In all, 279 STEMI patients with initial TIMI Grade 0 were enrolled in the study. Slow-flow/no-reflow was defined as TIMI Grade <3 by angiography after PCI, and impaired STR was defined as STR <50% on an electrocardiogram after PCI. Slow-flow/no-reflow was observed in 31 patients. In multivariate analysis, estimated glomerular filtration rate (eGFR; odds ratio [OR] 0.97; P=0.007), a history of cerebrovascular disease (OR 4.65, P=0.007), time to recanalization ≥4 h (OR 2.76, P=0.023), and systolic blood pressure ≤90 mmHg (OR 3.45, P=0.046) were independent predictors of slow-flow/no-reflow. Impaired STR was observed in 102 of 248 patients with TIMI Grade 3. In multivariate analysis, eGFR (OR 0.94, P<0.001) and occlusion of the left anterior descending artery (OR 4.48, P<0.001) were independent predictors of impaired STR; eGFR was the only independent predictor of both slow-flow/no-reflow and impaired STR.

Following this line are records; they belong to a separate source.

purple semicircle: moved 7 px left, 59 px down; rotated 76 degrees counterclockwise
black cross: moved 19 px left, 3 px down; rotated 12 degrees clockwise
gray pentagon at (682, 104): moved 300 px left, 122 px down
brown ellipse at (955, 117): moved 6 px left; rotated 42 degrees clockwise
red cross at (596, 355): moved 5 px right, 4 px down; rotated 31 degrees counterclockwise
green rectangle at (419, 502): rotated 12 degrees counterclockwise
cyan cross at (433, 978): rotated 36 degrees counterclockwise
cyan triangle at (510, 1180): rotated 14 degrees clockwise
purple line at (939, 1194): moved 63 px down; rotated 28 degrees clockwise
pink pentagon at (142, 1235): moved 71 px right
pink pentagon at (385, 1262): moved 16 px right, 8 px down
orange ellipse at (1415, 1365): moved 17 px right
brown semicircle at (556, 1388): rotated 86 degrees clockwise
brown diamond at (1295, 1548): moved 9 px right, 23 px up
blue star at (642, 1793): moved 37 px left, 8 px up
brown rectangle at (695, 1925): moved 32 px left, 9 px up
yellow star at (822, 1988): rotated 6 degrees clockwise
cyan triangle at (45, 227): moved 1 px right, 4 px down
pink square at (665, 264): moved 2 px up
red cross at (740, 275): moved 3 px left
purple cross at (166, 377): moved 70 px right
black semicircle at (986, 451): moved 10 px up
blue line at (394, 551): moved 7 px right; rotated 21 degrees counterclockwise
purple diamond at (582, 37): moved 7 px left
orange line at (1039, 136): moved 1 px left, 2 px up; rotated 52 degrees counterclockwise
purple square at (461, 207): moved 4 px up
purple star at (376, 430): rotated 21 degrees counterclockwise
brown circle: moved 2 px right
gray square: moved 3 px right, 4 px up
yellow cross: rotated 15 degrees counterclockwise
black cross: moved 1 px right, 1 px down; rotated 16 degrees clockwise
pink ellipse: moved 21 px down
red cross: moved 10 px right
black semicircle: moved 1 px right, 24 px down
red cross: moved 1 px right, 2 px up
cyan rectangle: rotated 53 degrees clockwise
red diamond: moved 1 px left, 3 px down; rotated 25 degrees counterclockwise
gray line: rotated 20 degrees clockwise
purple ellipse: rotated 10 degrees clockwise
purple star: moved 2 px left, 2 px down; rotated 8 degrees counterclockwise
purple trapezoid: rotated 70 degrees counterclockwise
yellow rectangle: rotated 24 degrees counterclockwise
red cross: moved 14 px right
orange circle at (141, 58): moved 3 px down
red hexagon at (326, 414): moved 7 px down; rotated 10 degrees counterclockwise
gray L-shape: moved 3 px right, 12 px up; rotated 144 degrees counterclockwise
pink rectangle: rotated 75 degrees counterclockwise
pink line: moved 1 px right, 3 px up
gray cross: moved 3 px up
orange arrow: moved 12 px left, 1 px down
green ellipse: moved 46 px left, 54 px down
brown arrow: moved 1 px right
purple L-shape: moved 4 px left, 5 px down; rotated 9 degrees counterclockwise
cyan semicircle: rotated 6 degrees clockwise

Renal dysfunction may be related to coronary microvascular dysfunction and obstruction.
ST段抬高型心肌梗死(STEMI)患者在接受直接经皮冠状动脉介入治疗(PCI)后出现的慢血流/无复流现象以及ST段回落受损(STR)预示着不良预后,其特征为冠状动脉微血管阻塞。已发现一些慢血流/无复流的预测因素,但很少有研究专门调查初始心肌梗死溶栓治疗(TIMI)0级的急性心肌梗死患者中慢血流/无复流和STR的预测因素。
本研究共纳入279例初始TIMI 0级的STEMI患者。慢血流/无复流定义为PCI术后血管造影显示TIMI血流分级<3级,STR受损定义为PCI术后心电图上STR<50%。31例患者出现慢血流/无复流。多因素分析显示,估算肾小球滤过率(eGFR;比值比[OR] 0.97;P=0.007)、脑血管疾病史(OR 4.65,P=0.007)、再灌注时间≥4小时(OR 2.76,P=0.023)以及收缩压≤90 mmHg(OR 3.45,P=0.046)是慢血流/无复流的独立预测因素。248例TIMI 3级患者中有102例出现STR受损。多因素分析显示,eGFR(OR 0.94,P<0.001)和左前降支闭塞(OR 4.48,P<0.001)是STR受损的独立预测因素;eGFR是慢血流/无复流和STR受损的唯一独立预测因素。
肾功能不全可能与冠状动脉微血管功能障碍和阻塞有关。